I have always remained a hundred percent open about it and, effectively, those friends I now have do not care, some of them I know solely because we have it in common, and the people I may have known and who disapproves of it I never got a chance to know in the first place - they don't really make an impact.
 
I will not resort to believing alcohol and caffeine are the only two "safe-substances" around :P


Hold on, I think you're confounding two separate issues here.
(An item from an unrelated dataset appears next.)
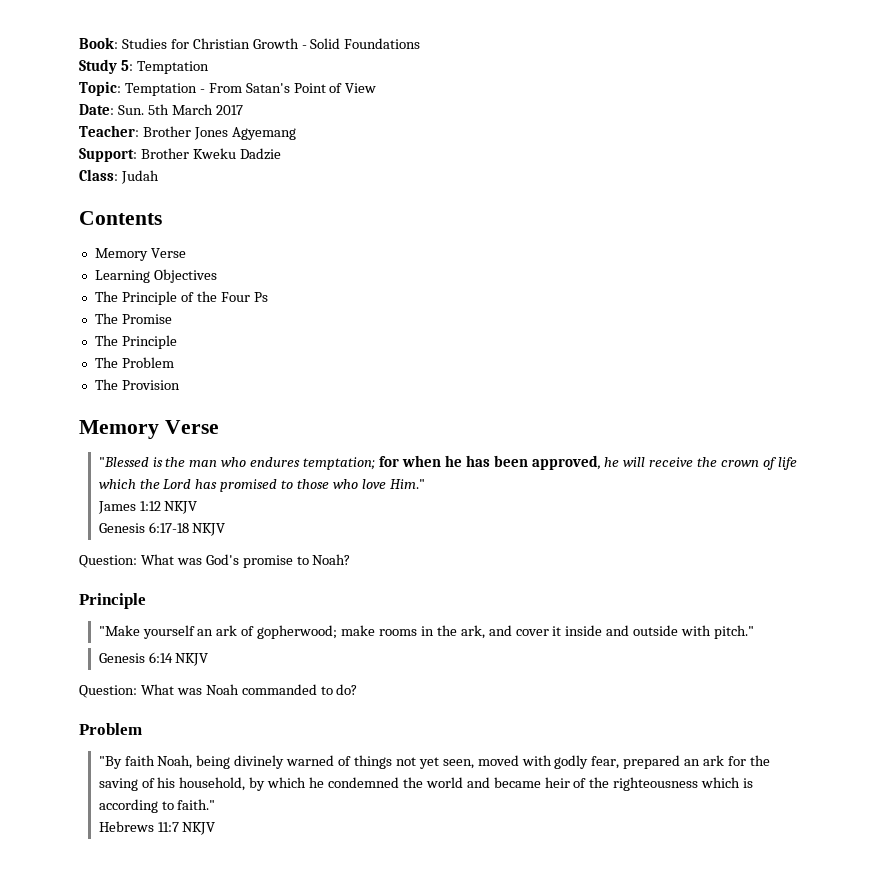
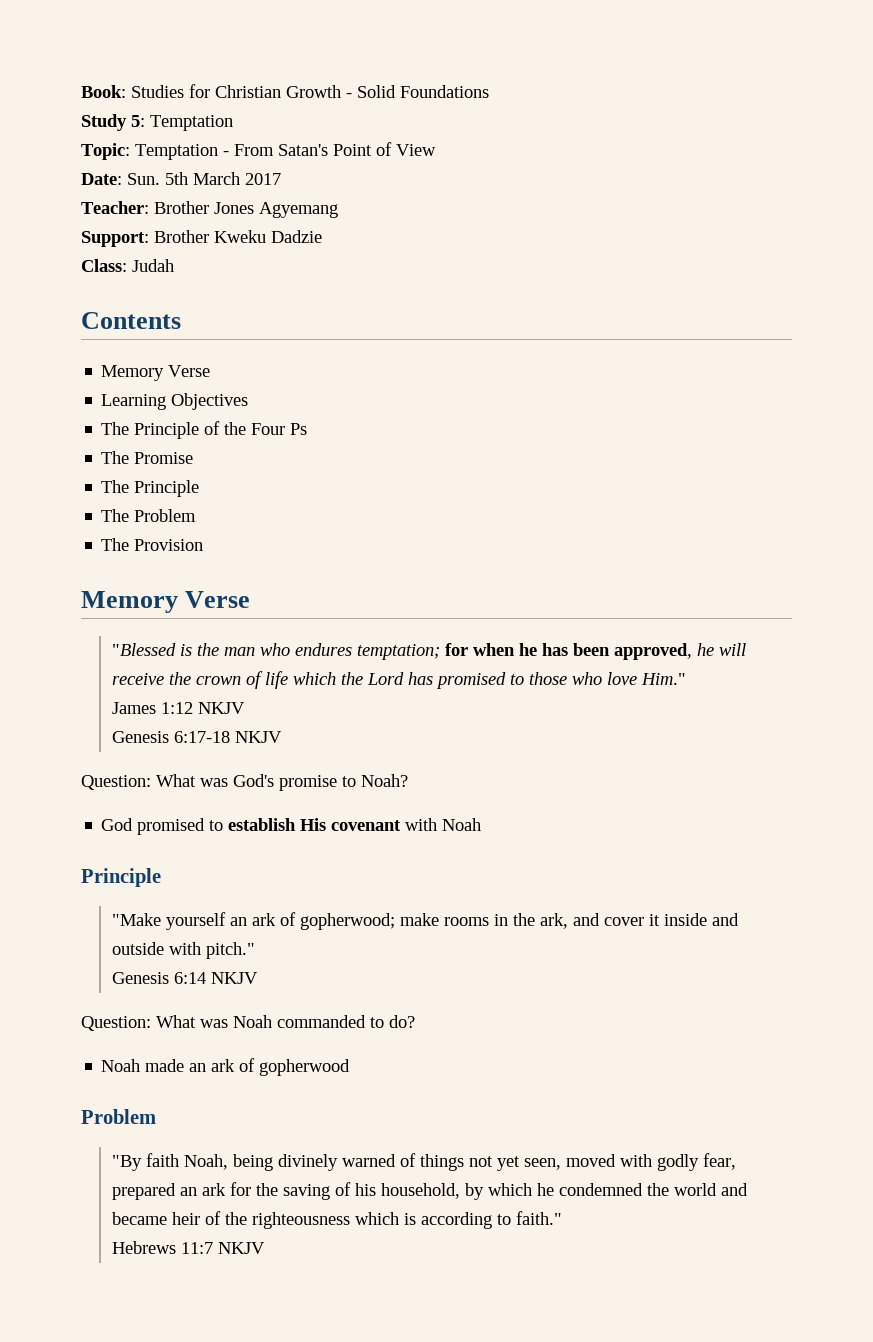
(351, 559) none -> [101,818,482,835] // God promised to establish His covenant with Noah
(358, 689) none -> [101,1058,351,1076] // Noah made an ark of gopherwood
I know better than most - as a former opiate addict and as a law student - how much bullshit there is surrounding illegal drugs today, but the fact that (1) a drug is not inherently or physiologically harmful or toxic, does not mean that, in the current legal climate, that drug is not going to fuck up your life. Opiates, for example, are non-toxic and basically happy-making and well-tolerated, and they are not really proscribed (it seems to me) for any good reason; BUT this does not mean that you can expect to be able to take them and not run into trouble. This is because everything operates within the context of our time (especially in Western countries where everything changes so quickly) and even if something should not be the case, the fact that it actually is the case makes fighting against it futile.

So, I have finally gotten clean, not because I have any problem with opiates as such, but because I see that it is almost always practically impossible to take them without fucking up your life - economically, emotionally, physically, aspirationally...(etc.). And it is practically impossible because we live in societies that demonise and punish drug users - rightly or wrongly - whereas less than 60 years ago you could buy heroin in product catelogues.

So be careful not to confuse the totally arbitrary character of our drug laws with the conclusion that, on account of all the arbitrariness, you can take any drug you want and live a happy life.
 
Anyone ever have someone completely distance themselves after seeing you for who you really are?

I have a feeling it's more to do with him, you might of acted as a mirror to his own fears, some that maybe he'd rather not think about or become familiar with.. hence him distancing himself from you.

I'm open about everything in my life.. and I've realized no one is actually that interested in what you do, there reactions are the result of how they see themselves through you.. i find this to be rather liberating, but at the same time i find myself jaded by people, but it's this ever increasing lack of concern about what others might think of me that propels me to just be myself.
 
You see your drug use as part of your identity and perhaps feel personally rejected by him-

I see it as a part of who I am. Drugs came about, because I've always been the person to search for answers even if they're prohibited. Drugs just happened to be one of the biggest misconceptions by middle-class society of all time.

Do I feel rejected by him? Not at all. He's the one who failed to step back and rethink things logically. Instead he relied on a primal human instinct to trust his pact-mentality.

That's the difference between him and me.